The Pakistani army has in the last year battled some, though by no means all, militant groups in Swat and FATA (federally administered tribal areas). But much of the infrastructure built to reach the remote tribal areas has been destroyed by the floods. Besides, the Pakistani army is redirecting its efforts in the region, from combating militants to combating flood damage. The militants are re-occupying the resultant political vacuum.

The ISI recently came out with a study suggesting that Islamist militants had become a greater threat to the country than India. Flood damage can only deepen that perception. True, the army wants to back the Afghan Taliban even while battling the Pakistani Taliban, and this results in muddled thinking and sabotage of peace initiatives. The resolution of these contradictions is not in sight.

One day, the Pakistani army and the ISI will have no choice but to confront the reality that Islamist militants are Frankensteins that threaten their own creator. The ISI’s assessment should bring that day somewhat closer.
In the light of both human and strategic considerations, how can India help Pakistan? Individual contributions from Indian citizens must be encouraged, and red tape thwarting contributions in cash and kind must be cut. But the Indian government should not offer more than a modest amount of food and financial aid. Pakistan requires billions of dollars for relief and rehabilitation, so anything India offers will be a drop in the ocean.

Besides, recipients are rarely grateful for alms: they resent being supplicants, and suspect the motives of the donors. The US saved India from mass starvation after the twin droughts of 1965 and 1966 by giving record food aid. But this won the US very few friends and stoked resentment from many who felt India’s independence was being compromised. The US will once again be the chief donor to Pakistan, but will gain virtually no popularity or gratitude.

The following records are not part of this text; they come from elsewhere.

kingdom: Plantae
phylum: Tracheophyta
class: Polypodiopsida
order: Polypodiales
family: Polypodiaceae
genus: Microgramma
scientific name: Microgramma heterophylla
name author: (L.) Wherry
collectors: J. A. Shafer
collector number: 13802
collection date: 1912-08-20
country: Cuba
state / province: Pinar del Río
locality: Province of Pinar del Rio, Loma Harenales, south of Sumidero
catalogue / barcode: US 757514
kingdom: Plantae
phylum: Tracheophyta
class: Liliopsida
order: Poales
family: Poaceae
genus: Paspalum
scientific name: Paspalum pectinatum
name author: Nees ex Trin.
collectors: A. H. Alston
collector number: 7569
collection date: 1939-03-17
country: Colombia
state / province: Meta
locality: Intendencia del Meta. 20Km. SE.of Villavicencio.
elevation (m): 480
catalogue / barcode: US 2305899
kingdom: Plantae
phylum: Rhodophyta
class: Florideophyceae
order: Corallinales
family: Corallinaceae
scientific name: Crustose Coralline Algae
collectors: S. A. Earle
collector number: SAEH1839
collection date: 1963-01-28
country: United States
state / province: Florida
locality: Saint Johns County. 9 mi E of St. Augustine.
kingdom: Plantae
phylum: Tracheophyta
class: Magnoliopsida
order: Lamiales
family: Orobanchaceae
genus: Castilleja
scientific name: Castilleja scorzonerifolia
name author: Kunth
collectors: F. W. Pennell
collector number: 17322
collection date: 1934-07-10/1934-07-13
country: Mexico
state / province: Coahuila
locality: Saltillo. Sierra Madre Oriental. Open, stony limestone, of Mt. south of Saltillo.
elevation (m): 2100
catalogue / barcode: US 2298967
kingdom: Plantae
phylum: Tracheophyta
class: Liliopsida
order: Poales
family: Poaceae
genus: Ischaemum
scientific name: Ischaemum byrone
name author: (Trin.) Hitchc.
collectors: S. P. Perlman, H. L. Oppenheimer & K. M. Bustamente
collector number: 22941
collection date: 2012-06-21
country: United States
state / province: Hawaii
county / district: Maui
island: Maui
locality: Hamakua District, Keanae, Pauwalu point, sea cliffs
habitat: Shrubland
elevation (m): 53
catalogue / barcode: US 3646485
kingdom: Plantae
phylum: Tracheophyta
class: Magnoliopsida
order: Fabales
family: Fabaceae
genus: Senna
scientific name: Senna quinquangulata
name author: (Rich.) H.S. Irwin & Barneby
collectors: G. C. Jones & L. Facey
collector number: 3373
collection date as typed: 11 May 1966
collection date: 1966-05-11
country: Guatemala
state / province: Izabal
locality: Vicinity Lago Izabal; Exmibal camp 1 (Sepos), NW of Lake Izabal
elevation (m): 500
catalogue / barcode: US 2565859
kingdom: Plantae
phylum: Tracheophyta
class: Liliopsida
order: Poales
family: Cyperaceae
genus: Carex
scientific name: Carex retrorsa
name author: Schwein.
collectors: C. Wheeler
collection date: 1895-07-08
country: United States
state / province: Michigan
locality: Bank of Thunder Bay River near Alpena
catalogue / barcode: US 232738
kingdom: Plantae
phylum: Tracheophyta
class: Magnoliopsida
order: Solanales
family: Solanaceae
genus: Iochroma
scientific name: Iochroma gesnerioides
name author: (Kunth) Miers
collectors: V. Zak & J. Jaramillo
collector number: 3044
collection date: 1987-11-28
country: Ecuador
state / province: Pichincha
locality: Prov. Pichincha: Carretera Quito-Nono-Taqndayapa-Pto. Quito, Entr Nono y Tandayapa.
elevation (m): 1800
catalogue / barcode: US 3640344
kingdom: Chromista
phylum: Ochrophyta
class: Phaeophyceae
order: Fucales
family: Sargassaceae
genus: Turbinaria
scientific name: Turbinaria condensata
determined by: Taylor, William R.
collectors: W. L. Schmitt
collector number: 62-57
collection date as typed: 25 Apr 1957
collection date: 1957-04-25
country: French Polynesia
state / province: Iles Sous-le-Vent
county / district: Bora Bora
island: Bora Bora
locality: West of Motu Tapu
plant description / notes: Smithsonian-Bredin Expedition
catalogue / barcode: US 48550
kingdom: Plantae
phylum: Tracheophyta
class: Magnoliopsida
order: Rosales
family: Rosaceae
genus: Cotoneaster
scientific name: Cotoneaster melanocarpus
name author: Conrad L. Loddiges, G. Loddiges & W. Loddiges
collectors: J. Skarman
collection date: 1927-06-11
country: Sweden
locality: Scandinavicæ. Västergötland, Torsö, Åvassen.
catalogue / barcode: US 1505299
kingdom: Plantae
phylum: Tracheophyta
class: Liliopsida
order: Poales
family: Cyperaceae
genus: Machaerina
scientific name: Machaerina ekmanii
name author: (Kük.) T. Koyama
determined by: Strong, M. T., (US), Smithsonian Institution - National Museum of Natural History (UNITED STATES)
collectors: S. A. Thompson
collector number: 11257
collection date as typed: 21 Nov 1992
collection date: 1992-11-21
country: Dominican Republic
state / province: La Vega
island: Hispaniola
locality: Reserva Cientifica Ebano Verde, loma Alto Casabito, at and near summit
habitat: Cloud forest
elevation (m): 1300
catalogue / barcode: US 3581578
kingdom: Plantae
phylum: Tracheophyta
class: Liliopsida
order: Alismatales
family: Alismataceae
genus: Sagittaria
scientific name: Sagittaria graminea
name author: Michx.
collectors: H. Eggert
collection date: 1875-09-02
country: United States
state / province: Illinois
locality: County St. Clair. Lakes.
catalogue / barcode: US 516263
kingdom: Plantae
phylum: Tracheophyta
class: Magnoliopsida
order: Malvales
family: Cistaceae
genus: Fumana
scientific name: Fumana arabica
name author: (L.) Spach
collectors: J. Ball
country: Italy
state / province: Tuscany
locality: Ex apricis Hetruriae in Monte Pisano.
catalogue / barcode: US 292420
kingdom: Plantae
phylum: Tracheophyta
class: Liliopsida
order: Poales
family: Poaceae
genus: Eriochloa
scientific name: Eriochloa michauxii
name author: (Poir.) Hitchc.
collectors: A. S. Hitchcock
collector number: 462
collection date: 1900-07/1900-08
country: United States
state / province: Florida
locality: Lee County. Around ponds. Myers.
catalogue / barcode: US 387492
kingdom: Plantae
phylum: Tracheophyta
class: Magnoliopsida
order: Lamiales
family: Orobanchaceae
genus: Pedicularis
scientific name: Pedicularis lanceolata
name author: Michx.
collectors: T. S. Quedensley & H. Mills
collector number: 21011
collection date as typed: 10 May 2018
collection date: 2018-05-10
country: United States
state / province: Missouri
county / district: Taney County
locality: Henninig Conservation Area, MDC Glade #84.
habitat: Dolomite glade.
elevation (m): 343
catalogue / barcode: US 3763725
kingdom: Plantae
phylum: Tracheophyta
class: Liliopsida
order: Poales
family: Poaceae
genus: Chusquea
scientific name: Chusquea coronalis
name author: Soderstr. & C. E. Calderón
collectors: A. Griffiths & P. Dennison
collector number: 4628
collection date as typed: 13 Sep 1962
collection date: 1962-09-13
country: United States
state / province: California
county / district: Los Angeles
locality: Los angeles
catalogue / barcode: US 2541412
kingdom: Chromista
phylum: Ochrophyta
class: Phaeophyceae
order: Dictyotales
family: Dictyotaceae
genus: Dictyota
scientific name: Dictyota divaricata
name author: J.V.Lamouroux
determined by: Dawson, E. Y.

If food and financial aid will not help much, how can India best help Pakistan? The best way will be for the Indian Army to unilaterally withdraw from the border in Punjab, Rajasthan and Gujarat. This will pose no military risk whatsoever: flood-stricken Pakistan cannot possibly embark on military adventures against India. But the withdrawal of Indian troops will mean that the Pakistan army loses all excuses to avoid diverting manpower and financial resources from the border to flood relief and rehabilitation. This will cost India nothing, yet will release very large resources within Pakistan. Its impact on the Pakistani psyche will be significant. Even analysts who distrust Pakistan agree widely that India has no alternative to diplomatic engagement: cutting off ties will not win any minds and hearts there. Unilateral withdrawal will itself be a form of engagement, and will encourage other forms.

The wrong strategy will be to try to negotiate a mutual withdrawal of troops. Withdrawal must be unilateral and immediate. Defence hawks will express dismay that India is so soft on an enemy that encourages terrorism. But unilateral withdrawal will be a flood relief measure, not a military surrender. In the bargain, it will oblige Pakistan to withdraw its own troops and redeploy them for flood relief: its public opinion will be outraged otherwise.

Dr Manmohan Singh, you say we must be proactive in the peace process with Pakistan. The tragic floods there have given you an opportunity to be proactive in a way that will not come again. Go for it.